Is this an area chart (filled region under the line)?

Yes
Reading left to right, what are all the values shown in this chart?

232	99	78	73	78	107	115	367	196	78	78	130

...

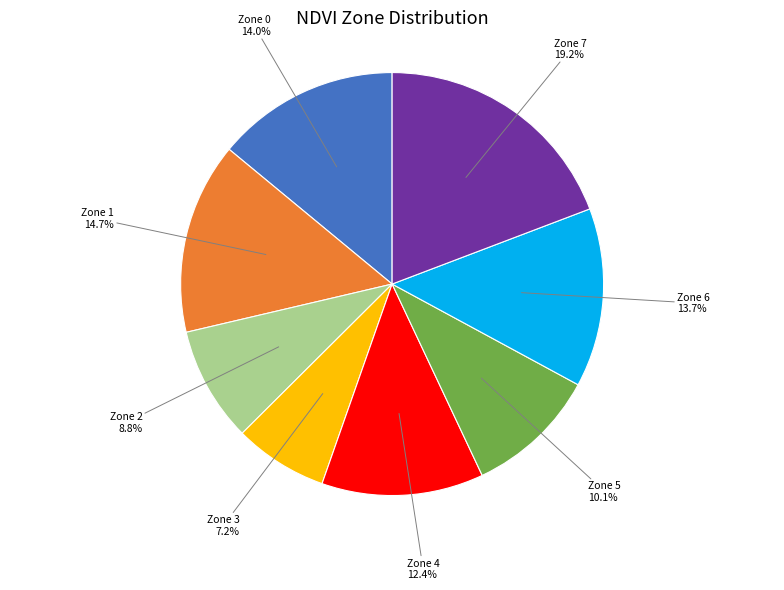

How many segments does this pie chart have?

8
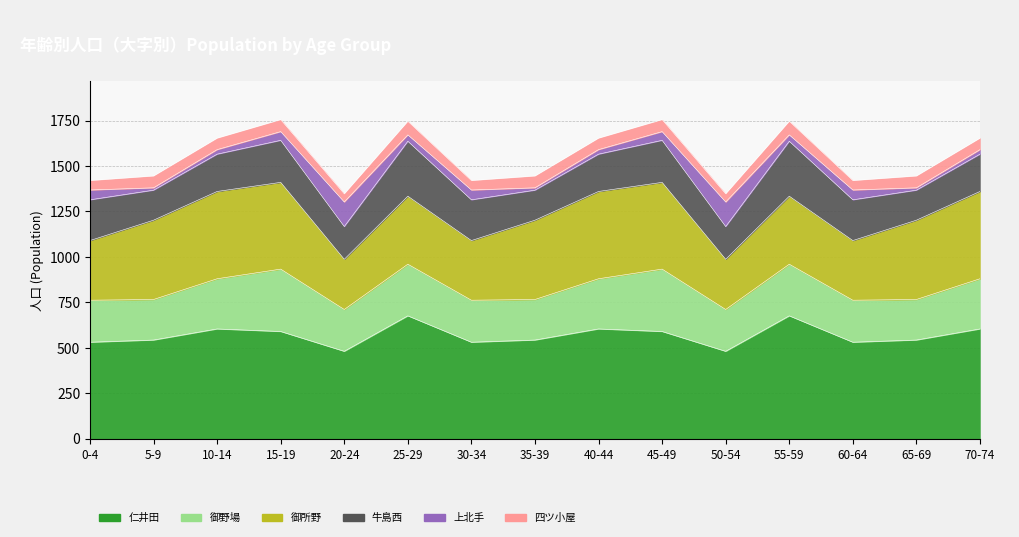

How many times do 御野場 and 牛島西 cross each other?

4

...

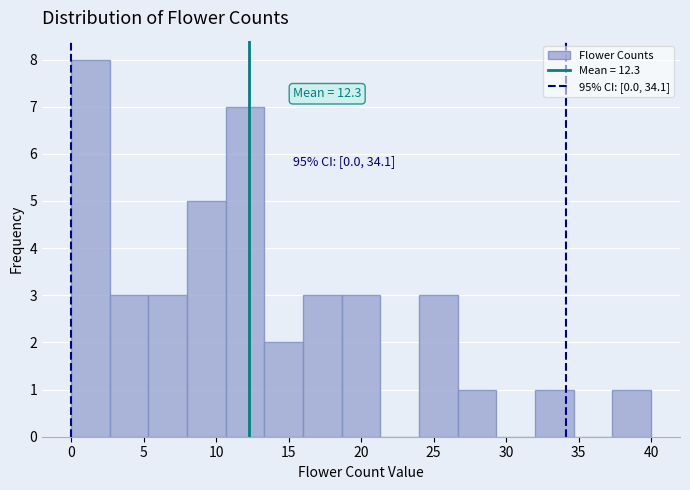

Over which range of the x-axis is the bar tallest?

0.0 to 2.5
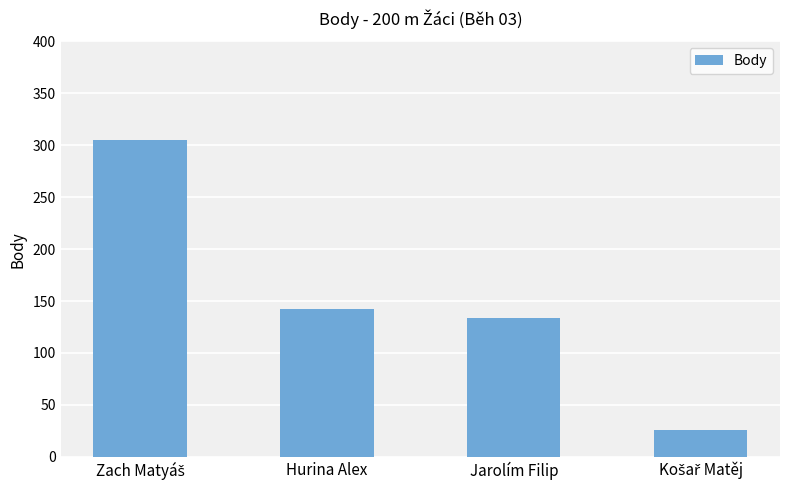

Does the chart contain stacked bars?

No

▶ _Exercise_: Copy the stretch of entries from the line containing "Is this an area" through the line containing "Reading left to", substituting "graph" for "chart" and changing nothing else. Give only those lines.

▶ _The answer_:
Is this an area graph (filled region under the line)?

Yes
Reading left to right, what are all the values shown in this graph?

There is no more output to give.